O 17º Anuário Brasileiro de Segurança Pública, elaborado pelo Fórum Brasileiro de Segurança Pública (FBSP), trouxe uma notícia relevante para o país: o número de mortes violentas atingiu o patamar mais baixo em 12 anos. De acordo com o relatório divulgado nesta quinta-feira (20), em 2022, o Brasil registrou 47.508 mortes violentas intencionais, que englobam casos de homicídio doloso, roubos seguidos de morte, lesão corporal seguida de morte e mortes decorrentes de intervenções policiais.
O dado apresentado é o segundo menor da série histórica feita pelo fórum, ficando acima apenas do registrado em 2011. A marca segue uma tendência de queda no índice desde 2018.
Em termos relativos, a taxa de mortalidade também apresentou uma redução, caindo de 24 para 23,4 pessoas por grupo de 100 mil habitantes, o que representa um recuo de 2,4% em relação ao ano anterior. Segundo o anuário, houve uma diminuição na desaceleração da taxa em relação aos anos entre 2018 e 2021. No entanto, o destaque para a diminuição do número de mortes violentas não pode obscurecer as tensões e os problemas que ainda persistem no cenário brasileiro.

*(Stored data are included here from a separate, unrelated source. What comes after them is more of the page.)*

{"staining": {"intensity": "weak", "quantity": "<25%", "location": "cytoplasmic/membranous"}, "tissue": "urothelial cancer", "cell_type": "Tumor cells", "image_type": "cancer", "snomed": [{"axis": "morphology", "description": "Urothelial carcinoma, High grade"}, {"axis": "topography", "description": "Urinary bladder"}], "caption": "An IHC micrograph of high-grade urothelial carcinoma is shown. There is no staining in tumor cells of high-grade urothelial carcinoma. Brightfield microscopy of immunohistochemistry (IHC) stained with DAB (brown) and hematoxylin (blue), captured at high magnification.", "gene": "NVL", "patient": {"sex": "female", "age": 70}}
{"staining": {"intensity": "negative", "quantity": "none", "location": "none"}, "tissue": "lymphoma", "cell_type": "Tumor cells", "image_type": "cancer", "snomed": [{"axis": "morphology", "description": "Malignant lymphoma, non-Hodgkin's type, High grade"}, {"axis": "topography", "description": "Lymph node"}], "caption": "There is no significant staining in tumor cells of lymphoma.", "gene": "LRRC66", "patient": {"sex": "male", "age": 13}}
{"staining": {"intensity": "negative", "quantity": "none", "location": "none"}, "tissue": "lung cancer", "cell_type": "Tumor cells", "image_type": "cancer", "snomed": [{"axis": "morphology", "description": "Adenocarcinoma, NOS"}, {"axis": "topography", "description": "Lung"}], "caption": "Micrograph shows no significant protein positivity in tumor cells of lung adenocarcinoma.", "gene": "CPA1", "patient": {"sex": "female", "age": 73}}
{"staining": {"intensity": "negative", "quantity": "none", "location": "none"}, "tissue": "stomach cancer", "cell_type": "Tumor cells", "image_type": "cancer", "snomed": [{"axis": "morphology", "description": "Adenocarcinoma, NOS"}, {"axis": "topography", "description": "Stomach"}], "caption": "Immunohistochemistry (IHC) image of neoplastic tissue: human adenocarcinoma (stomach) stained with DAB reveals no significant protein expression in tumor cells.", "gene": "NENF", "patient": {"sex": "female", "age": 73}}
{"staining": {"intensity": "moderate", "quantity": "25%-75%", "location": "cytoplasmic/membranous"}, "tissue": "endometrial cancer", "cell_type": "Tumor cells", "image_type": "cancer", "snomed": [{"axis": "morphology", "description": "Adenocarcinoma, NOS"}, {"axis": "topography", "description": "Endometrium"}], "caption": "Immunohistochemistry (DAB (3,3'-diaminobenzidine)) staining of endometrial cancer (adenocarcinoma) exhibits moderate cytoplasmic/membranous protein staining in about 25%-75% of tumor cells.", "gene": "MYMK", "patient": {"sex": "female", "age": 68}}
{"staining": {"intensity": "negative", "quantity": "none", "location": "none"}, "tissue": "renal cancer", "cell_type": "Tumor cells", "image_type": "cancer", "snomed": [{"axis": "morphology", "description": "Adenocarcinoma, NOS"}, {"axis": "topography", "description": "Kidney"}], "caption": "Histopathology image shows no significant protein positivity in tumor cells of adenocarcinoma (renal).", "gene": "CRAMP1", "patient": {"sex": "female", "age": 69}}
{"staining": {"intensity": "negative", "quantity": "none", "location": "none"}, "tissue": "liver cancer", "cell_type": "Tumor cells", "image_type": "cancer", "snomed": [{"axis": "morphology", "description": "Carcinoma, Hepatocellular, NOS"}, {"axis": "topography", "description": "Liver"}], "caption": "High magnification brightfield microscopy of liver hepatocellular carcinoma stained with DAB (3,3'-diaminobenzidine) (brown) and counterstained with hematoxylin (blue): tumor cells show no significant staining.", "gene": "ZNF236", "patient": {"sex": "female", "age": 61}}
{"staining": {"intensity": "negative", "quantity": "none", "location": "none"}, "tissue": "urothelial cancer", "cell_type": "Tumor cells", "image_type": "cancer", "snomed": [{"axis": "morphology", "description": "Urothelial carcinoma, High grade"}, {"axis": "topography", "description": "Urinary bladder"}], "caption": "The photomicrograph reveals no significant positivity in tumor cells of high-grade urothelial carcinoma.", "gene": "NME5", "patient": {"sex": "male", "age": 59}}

O Fórum Brasileiro de Segurança Pública alerta para a necessidade de não se iludir com a ideia de que o país está completamente seguro, já que a nação continua sendo marcada por profundas desigualdades raciais, de gênero, geracionais e regionais, que afetam diretamente as vítimas da violência letal.
Apesar da queda no número de mortes violentas, o Brasil ainda concentra cerca de um quinto dos homicídios do mundo, com uma taxa de homicídios dolosos de 19,5 pessoas a cada 100 mil habitantes. As mortes decorrentes de intervenção policial também registraram uma redução de 1,4%, totalizando 6.430 ocorrências.
A análise geográfica revela que o estado mais violento do Brasil em 2022 foi o Amapá, com uma taxa de mortes violentas intencionais de 50,6 por 100 mil habitantes, seguido pela Bahia, com 47,1 por 100 mil. Em contrapartida, São Paulo e Santa Catarina apresentaram índices bem mais baixos, com 8,4 e 9,1 mortes por 100 mil habitantes, respectivamente.
Quanto ao perfil das vítimas, o anuário destaca que não houve alteração significativa do padrão de um ano para o outro. A maioria esmagadora das vítimas, 91,4%, são homens, chegando a 99,2% entre os mortos em intervenções policiais.
Por fim, a pesquisa revela que 50,3% das vítimas eram adolescentes ou jovens com idade entre 12 e 29 anos. Esse grupo etário concentra 75% das mortes em decorrência de intervenções policiais, evidenciando a preocupante vulnerabilidade dos mais jovens à violência letal no país.